[PROVIDED PASSAGE]
===============
Montessori Muddle – Page 12 – Middle and High School … from a Montessori Point of View

Bike Silhouette

TD cleaning up his new bike. — T. cleaning up his new bike.

One of my students with a TechShop membership wanted a bike silhouette for a wall hanging. He wanted it to be bigger than he could fit on the laser cutter, so I tried doing it on the CNC router. The problem was that to get the maximum detail we needed to use the smaller drill bits (0.125 inches in diameter), however, after breaking three bits (cheap ones from Harbor Freight) and trying both plywood and MDF, we gave up and just used the larger (0.25 inch) bit. Since the silhouette was fairly large (about 45 inches long), it worked out quite well.

How to Build an 8-bit Computer on a Breadboard

Ben Eater’s excellent series on building a computer from some basic components. It goes how things work from the transistors to latches and flip-flops to the architecture of the main circuits (clock, registers etc). The full playlist.

Other good resources include:

Nand2Tetris : Building a computer from first principles (this one uses a hardware simulator however): See overview video.

Cell Phone Shelf

Managing cell phone usage at school is a tricky topic. We have some teachers who’d like to ban them outright, but we also have a growing number of parents who are expecting to be able to communicate with their kids–to organize pickups and carpooling during the day for example. The phones can be great for data-collection and documentation in classes, and a lot of my upper level math students prefer the Desmos app to using their graphical calculators.

Our current compromise is that middle schoolers have to leave their phones in the front office, where they can check them at lunch time or check them out if a teacher wants them to use them.

The high schoolers are allowed to keep their phones with them, but have to put them in a basket at the front of the classroom. Since they don’t like piling them into the basket, I experimented with the CNC machine to cut some plywood into a cell-phone shelf.

The shelf can hold about 30 phones, and I can easily see how many phones are on there from across the room, so I’d say this one worked out pretty well.
===============
[DATA PROVIDED]
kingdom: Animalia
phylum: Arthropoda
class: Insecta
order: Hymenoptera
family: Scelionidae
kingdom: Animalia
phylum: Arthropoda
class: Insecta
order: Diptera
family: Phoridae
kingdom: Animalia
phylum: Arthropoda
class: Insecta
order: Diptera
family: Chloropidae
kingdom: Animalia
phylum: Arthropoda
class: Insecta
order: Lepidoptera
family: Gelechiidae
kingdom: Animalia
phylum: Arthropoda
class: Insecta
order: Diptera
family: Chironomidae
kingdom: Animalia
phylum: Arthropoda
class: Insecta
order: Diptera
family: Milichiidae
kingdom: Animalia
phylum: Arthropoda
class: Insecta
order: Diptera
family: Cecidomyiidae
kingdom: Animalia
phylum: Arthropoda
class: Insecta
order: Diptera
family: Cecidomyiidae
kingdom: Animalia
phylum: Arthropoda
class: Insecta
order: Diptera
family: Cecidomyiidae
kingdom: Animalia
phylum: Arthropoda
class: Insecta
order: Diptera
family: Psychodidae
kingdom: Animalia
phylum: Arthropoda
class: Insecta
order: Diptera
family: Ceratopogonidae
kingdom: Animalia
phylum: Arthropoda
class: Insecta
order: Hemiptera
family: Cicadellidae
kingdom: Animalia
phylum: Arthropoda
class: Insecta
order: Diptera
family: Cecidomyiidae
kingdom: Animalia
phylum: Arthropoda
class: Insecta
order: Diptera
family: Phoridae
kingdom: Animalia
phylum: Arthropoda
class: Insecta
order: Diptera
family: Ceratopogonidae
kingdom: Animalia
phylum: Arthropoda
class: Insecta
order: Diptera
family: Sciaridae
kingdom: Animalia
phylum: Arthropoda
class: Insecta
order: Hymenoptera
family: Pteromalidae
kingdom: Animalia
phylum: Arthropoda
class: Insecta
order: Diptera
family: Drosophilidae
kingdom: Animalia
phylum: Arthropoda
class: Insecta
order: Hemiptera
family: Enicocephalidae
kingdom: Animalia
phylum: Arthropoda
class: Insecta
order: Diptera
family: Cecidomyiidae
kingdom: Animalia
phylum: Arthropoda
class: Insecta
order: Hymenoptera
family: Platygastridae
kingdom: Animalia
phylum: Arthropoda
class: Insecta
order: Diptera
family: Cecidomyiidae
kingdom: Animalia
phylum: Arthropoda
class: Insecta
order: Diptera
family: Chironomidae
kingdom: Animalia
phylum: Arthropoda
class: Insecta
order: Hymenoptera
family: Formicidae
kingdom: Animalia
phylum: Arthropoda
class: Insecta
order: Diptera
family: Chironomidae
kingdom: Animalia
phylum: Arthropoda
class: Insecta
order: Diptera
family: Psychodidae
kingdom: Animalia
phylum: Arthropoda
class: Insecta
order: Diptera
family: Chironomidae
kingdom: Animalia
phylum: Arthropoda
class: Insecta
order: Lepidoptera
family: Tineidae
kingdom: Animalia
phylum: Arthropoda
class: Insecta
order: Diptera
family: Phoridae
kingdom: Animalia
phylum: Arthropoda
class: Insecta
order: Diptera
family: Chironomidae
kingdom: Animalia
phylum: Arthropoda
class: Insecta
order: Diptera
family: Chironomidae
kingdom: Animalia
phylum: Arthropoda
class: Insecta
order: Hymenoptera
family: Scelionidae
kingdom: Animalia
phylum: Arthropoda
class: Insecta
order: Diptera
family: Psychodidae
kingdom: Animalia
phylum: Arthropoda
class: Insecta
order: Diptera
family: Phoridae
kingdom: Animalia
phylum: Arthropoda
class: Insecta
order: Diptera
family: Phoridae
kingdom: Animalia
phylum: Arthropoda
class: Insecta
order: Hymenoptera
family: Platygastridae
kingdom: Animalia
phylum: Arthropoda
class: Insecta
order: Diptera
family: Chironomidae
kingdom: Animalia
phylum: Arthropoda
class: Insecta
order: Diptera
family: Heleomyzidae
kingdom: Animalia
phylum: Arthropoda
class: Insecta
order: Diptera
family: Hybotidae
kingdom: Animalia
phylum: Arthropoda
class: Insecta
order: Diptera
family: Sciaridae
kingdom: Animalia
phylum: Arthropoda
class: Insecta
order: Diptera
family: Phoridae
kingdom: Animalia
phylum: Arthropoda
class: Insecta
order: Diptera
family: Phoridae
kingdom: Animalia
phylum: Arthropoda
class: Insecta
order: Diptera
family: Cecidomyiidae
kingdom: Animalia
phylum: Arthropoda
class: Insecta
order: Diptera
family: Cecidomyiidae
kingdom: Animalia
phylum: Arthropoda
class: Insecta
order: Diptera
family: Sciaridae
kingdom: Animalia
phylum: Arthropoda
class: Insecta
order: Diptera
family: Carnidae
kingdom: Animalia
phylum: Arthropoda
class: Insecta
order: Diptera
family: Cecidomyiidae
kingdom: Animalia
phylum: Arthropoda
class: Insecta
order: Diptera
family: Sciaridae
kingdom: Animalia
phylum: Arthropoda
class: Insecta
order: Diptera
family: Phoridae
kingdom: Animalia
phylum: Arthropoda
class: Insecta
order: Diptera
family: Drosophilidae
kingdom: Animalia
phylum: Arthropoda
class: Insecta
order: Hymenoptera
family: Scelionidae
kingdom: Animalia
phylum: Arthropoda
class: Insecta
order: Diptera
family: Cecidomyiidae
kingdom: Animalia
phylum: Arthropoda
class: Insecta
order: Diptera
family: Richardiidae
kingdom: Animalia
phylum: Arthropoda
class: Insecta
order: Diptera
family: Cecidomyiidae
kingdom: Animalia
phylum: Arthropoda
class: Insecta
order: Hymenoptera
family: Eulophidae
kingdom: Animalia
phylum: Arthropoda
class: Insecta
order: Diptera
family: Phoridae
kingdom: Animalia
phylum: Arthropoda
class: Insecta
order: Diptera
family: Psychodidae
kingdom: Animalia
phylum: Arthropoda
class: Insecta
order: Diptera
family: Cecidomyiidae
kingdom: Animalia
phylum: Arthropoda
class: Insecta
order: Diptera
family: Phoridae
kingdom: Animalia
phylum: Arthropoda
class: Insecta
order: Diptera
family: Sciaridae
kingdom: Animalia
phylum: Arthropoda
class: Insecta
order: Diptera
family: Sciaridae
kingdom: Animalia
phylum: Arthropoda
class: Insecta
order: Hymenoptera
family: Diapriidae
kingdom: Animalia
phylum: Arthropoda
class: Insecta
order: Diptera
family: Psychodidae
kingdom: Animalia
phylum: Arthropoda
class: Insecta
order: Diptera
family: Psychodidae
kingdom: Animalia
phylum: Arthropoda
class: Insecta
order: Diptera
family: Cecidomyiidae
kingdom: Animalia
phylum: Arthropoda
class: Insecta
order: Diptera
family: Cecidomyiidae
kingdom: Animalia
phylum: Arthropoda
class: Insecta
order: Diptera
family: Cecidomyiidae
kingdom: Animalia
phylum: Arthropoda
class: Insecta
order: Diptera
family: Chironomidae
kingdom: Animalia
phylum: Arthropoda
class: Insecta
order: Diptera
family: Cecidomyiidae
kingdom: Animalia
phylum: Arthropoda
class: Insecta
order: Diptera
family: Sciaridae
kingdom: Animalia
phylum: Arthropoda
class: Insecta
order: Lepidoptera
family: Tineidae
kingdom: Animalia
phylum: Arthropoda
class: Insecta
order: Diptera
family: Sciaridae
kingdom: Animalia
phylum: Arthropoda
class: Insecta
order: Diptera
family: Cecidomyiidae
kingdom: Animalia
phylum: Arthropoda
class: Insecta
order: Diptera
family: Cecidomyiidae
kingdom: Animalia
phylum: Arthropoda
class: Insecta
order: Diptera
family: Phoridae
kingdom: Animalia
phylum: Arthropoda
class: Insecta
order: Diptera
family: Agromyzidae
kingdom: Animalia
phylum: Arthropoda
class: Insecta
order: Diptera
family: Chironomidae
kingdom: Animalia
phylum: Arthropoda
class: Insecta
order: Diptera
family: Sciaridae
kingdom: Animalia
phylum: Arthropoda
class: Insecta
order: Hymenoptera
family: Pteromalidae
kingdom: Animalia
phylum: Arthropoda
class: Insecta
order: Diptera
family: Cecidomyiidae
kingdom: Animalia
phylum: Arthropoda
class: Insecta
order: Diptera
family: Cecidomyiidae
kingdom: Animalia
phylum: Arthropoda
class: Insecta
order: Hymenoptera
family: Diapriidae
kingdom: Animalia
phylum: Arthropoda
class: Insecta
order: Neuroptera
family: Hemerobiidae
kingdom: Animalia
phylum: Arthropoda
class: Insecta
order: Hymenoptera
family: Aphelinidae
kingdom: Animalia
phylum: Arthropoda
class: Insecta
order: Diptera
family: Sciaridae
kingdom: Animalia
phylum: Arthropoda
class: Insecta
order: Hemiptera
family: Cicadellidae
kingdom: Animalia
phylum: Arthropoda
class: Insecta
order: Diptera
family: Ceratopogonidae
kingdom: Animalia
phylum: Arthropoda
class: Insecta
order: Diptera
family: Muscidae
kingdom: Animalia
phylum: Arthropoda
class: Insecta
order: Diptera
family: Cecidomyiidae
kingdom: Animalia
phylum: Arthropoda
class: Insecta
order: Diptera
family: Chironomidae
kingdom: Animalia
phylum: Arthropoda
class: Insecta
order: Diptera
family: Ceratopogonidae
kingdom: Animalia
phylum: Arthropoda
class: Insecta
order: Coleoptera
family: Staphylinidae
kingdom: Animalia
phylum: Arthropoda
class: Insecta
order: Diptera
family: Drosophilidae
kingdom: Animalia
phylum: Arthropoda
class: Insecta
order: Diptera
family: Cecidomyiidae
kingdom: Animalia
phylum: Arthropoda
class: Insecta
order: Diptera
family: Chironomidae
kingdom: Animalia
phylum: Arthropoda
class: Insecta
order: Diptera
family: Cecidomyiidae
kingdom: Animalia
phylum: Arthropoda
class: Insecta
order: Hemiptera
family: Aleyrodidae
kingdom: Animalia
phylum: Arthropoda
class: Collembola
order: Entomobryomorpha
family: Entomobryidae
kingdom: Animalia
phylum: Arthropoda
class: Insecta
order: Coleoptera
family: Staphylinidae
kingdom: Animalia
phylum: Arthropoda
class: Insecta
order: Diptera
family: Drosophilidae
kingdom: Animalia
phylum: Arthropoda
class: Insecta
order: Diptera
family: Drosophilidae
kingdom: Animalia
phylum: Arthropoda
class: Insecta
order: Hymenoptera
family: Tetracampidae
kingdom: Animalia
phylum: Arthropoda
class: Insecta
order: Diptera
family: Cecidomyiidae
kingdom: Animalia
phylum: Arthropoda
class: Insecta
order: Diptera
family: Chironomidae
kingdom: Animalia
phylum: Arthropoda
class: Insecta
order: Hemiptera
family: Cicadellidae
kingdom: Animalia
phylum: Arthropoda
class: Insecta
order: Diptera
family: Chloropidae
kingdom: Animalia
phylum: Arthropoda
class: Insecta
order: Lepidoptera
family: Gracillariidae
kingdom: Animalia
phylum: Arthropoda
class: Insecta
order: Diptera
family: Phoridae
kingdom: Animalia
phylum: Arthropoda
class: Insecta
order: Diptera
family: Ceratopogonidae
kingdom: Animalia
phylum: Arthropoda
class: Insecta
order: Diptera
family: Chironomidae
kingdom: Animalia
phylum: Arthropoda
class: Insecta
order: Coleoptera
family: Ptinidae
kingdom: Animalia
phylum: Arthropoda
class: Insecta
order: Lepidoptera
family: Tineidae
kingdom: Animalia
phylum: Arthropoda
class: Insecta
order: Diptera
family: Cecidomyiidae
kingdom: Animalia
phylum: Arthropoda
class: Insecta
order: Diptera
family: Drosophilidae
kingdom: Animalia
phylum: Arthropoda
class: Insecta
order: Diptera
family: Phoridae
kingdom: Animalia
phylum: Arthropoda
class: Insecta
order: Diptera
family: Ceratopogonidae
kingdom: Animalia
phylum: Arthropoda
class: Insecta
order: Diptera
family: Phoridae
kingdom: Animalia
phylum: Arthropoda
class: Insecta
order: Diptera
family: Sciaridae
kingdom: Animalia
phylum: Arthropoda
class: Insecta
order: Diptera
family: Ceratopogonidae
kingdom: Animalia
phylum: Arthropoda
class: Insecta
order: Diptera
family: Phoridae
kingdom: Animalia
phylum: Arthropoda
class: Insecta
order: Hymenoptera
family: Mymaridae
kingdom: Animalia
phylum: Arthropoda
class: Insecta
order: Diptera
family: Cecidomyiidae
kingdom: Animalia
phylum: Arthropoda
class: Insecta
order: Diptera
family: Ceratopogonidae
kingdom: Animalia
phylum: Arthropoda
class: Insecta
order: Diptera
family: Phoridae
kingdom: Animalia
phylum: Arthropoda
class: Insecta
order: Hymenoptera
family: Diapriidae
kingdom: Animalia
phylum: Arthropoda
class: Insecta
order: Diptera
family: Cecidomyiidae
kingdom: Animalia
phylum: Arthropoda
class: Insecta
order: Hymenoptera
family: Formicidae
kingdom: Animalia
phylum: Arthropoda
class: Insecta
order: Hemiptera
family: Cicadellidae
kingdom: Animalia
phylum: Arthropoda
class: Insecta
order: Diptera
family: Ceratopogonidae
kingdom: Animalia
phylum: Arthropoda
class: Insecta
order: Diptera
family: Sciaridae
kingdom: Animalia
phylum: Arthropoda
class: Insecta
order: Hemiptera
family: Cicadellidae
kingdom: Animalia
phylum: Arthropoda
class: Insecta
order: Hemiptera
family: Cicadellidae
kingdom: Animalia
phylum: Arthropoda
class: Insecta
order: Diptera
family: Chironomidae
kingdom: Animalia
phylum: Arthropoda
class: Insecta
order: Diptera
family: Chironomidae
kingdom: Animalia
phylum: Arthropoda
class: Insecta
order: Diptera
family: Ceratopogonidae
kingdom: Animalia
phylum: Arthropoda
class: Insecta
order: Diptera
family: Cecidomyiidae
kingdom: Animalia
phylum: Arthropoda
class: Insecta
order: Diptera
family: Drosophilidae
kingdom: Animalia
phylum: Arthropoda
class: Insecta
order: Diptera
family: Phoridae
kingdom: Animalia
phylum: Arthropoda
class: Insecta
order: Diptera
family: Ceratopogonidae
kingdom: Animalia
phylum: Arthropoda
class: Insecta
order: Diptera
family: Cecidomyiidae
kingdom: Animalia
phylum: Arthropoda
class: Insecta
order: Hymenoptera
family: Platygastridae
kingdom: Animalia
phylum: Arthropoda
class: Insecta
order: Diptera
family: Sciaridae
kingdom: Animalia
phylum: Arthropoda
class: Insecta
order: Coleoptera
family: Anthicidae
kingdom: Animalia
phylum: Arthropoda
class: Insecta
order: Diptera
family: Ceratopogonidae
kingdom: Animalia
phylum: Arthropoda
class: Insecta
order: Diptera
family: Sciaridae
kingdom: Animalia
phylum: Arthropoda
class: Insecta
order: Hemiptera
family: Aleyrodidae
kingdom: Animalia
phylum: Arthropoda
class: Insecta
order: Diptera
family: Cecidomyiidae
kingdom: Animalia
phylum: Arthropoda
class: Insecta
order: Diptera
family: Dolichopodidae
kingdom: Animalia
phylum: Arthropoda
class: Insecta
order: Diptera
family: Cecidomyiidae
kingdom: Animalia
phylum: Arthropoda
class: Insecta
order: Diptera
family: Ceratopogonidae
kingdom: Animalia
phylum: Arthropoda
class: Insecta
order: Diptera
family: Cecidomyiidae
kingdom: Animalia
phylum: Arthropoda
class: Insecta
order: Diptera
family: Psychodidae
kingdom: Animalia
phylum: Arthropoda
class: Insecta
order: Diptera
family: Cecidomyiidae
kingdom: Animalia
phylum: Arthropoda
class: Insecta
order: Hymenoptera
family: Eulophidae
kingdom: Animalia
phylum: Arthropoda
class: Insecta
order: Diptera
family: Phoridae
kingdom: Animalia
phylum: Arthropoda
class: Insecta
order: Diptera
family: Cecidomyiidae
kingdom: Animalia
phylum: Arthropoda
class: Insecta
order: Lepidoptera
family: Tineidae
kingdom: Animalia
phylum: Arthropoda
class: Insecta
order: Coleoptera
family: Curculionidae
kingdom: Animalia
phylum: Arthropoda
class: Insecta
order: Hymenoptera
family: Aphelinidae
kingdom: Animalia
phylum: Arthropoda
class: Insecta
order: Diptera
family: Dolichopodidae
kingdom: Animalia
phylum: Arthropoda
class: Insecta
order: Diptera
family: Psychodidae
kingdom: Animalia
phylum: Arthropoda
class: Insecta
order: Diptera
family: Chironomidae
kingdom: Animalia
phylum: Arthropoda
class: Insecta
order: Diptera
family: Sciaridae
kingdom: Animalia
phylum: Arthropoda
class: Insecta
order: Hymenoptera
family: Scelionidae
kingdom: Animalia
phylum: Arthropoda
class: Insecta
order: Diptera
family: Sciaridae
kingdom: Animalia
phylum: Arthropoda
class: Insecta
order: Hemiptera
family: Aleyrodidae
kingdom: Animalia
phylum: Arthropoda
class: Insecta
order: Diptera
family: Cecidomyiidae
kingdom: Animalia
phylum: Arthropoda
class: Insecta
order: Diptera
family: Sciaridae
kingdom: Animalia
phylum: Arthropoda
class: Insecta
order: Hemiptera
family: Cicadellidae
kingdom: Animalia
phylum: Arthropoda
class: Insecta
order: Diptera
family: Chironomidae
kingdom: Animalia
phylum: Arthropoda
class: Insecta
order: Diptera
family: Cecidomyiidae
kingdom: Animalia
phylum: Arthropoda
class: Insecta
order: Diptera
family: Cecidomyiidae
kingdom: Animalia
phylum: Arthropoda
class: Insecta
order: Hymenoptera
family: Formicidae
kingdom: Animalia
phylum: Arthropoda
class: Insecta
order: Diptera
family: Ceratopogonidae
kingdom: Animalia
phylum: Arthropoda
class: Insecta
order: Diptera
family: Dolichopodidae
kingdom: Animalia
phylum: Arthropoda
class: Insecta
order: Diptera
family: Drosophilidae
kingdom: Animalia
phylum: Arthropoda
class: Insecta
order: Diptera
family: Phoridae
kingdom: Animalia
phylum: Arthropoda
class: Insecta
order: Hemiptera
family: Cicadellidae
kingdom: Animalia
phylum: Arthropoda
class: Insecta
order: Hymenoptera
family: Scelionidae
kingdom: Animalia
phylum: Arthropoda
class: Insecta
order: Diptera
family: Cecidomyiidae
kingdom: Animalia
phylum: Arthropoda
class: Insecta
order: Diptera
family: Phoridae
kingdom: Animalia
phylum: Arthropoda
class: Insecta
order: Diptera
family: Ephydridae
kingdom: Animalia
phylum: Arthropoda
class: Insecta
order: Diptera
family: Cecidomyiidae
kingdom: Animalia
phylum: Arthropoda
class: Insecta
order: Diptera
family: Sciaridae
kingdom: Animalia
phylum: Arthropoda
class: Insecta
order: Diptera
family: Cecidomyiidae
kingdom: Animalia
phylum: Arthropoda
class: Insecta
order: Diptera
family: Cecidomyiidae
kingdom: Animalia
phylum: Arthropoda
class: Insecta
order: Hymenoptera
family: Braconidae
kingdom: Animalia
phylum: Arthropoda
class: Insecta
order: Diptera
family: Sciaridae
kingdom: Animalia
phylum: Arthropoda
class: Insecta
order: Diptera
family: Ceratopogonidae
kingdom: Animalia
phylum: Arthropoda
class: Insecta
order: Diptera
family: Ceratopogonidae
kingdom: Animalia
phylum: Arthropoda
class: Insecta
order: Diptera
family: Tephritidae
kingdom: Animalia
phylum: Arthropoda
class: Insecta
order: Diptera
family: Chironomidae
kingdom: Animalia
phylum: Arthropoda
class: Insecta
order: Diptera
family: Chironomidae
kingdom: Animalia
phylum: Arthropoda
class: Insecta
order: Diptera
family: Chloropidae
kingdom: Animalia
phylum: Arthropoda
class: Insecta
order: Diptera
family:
===============
[STATED EXERCISE 1]
Answer these from the Montessori Muddle page:
(a) What diameter were the smaller bits that broke on the CNC router?
(b) Where do middle schoolers have to leave their phones?
(c) About how many phones can the plywood shelf hold?
[STATED EXERCISE 2]
The Montessori Muddle page describes a video series on building an 8-bit computer. List every hardware part or circuit named in that description.
[STATED EXERCISE 3]
Pick up the Montessori Muddle page after its final sentence and continue writing it.

[WRITTEN REPLY 1]
(a) 0.125 inches
(b) In the front office
(c) About 30

[WRITTEN REPLY 2]
Transistors, latches, flip-flops, clock, registers

[WRITTEN REPLY 3]
Go Board

I recently discovered that, although they may look it, Go boards are not necessarily square. They’re slightly longer in one dimension so that the board looks more square to the players on both sides.

A student asked me to make one for him–he’d ordered a set recently and didn’t like the board it came with–so, I wrote a small python program to generate the Go grid, then lasered it onto a nice piece of sanded plywood.

It worked out quite well. Apparently the plywood makes just the right “thunk” sound when you put down the pieces.

The script to generate the grid.
go_board_2.py

from visual import *
from svgInator_3 import *

length = 424.2  #mm
width = 454.5   #mm
nLines = 19
dx = length/(nLines-1)
dy = width/(nLines-1)

print "Lenght = ", length
print "dx = ", dx

f = svgInator("go_board.svg")

lineStyle = {"stroke": "#000", "stroke-width": "2pt",}

#lines
for i in range(nLines):
    x = i * dx
    y = i * dy
    #vertical
    f.line(pos=[vector(x,0), vector(x,width)], style=lineStyle)
    #horizontal
    f.line(pos=[vector(0,y), vector(length,y)], style=lineStyle)

#circles
grid_pos = [(3,3), (3,9), (3,15),
            (9,3), (9,9), (9,15),
            (15,3), (15,9), (15,15)]

for i in grid_pos:
    (x, y) = (i[0]*dx, i[1]*dy)
    f.circle(pos=vector(x,y), radius=2.0,
             style={"stroke": "#000", "fill":"#000"})

#bounding box
f.rect(dim=vector(length,width), style=lineStyle)

f.close()

Now I just have to learn to play.

Our Natural Bridge

Inspired by a video of a temporary bridge built out in the woods for mountain biking, my students wanted to try building a “natural” bridge with no fasteners–no screws, no nails–over a small ravine that feeds into our creek.

We found a couple large fallen logs to cut into two 10 foot lengths for the basic structural support for the bridge. These were dug into the ground to anchor them on either side of the ravine. We then chopped a couple more logs into 2 foot sections to go across the structural logs. The dense mud from the banks of the creek was then packed onto the top to hold it all together.

In the end, the bridge turned out to be pretty solid, and definitely usable.

Building Bridges (Literally)

My crew from the Gaga Ball pit decided to make a trail through the woods and across the creek. So they built two short (12 ft long) bridges to cross the creek itself, and a third, “natural” log bridge to cross a small ravine that runs into the creek and cuts across the trail.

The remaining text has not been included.